Annual accounts scheme: consequences of the size criteria for companies

The rates for the deposit of the annual accounts for 2018 are published. Whether your company should deposit its annual accounts according to the micro scheme, abbreviated scheme or full scheme depends on certain size criteria and on the fact whether or not the company is listed. Do you know the size criteria by heart? A reminder.

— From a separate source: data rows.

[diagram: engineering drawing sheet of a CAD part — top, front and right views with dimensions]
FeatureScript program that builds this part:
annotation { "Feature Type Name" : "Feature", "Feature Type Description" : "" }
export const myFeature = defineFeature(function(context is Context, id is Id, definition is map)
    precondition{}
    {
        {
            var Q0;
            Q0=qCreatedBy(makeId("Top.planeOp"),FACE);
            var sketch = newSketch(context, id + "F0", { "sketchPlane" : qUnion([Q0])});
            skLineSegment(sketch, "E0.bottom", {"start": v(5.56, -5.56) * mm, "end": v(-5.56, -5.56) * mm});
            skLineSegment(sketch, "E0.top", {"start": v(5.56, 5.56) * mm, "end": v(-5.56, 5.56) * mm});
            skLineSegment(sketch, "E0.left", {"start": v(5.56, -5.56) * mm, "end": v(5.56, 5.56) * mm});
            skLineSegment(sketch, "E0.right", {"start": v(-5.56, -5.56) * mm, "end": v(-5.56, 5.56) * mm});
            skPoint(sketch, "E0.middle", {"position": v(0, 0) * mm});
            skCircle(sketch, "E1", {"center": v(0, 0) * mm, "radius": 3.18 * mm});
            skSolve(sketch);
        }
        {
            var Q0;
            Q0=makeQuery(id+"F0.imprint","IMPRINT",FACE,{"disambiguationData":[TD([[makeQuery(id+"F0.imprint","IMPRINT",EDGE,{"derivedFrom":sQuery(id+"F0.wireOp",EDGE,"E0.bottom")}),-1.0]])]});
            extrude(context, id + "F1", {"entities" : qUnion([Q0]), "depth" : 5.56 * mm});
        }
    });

Since the transposition of the Accounting Directive 2013/34/EU into the Belgian Companies Code we distinguish three types of companies. The size criteria determine which template a company can or should use when publishing the annual accounts.

Micro company

A micro company is a small incorporated company which is not a parent company nor subsidiary and which at the end of the financial year does not exceed more than one of the following criteria:

Average annual workforce: 10;

Annual turnover (ex VAT): 700.000 euro;

Total balance sheet : 350.000 euro.

Imagine that more than one of these criteria is exceeded or is no longer exceeded, then this will only have consequences when this occurs during two subsequent financial years. The consequences will have effect as from the financial year following the financial year during which more than one of the above criteria is exceeded for the second time or are no longer exceeded. So, a small non-listed company which during two years qualifies as a micro company, can use the micro scheme to draft and file its annual accounts. Micro companies having personnel, should use the short template of the social balance sheet.

Small company

A small company does not exceed more than one of the following criteria at the end of the financial year:

Average annual workforce: 50;

Annual turnover (ex VAT): 9.000.000 euro;

Total balance sheet: 4.500.000 euro.

A non-listed company which is small during twee subsequent financial years, can use the short scheme to draft and publish its annual accounts.
Example: a company is 'small' in year 1. Only after having exceeded more than one criterion e.g. in year 4 and in year 5, the company becomes 'large' for the years 6 and 7. The same goes for the transfer from a micro company into a small company, and the other way around. Also a small company having personnel should use the short template of the social balance sheet.

Large companies

A company is 'large' in case, at the end of the financial year, more than one of the following criteria is exceeded:

Average annual workforce: 50;

Annual turnover (ex VAT): 9.000.000 euro;

Total balance sheet: 4.500.000 euro.

A company which is large or listed during two subsequent financial years, should use the full scheme to draft and publish its annual accounts and, when applicable, the full template for the social balance sheet. These companies should also draft an annual report.

Financial year shorter or longer than 12 months?

The Accounting Standards Commission (ASC) has issued several notices on how the size criteria have to be calculated. Notice 2017/03 deals with the situation when the accounting period is shorter or longer than 12 months. When the financial year occasionally is shorter or longer than 12 months, whereby this cannot be longer than 24 months minus one calendar day; then the turnover ex VAT is multiplied with a fraction where the denominator is 12 and the nominator the number of months of the financial year concerned; each month started counts for a full month. (art. 15, §4 and 15/1, §4 Belgian Companies Code).

The ASC finds that the number of months to be quoted in the numerator is the number of months of the financial year concerned. Every month started counts for a full month. The calculation of the number of months in an financial year when this is longer or shorter than 12 months will be - in absence of any other provision in the Belgian Companies Code - calculated in function of the actual number of months and not based on the number of months containing a day of the accounting year.

Examples

The financial year of a company runs from 15/1/N until 14/1/N+1 and has consequently an financial year of 12 months. The numerator of the fraction amounts to 12.

A company closing its annual accounts on 20 December has extended its financial year until 15 February. The financial year consequently runs from 21/1/N until 15/2/N+2. This financial year has 13 months and 26 days. The numerator of the fraction amounts to 14 (actual number of months) and not 15 (calendar months containing a day of the financial year).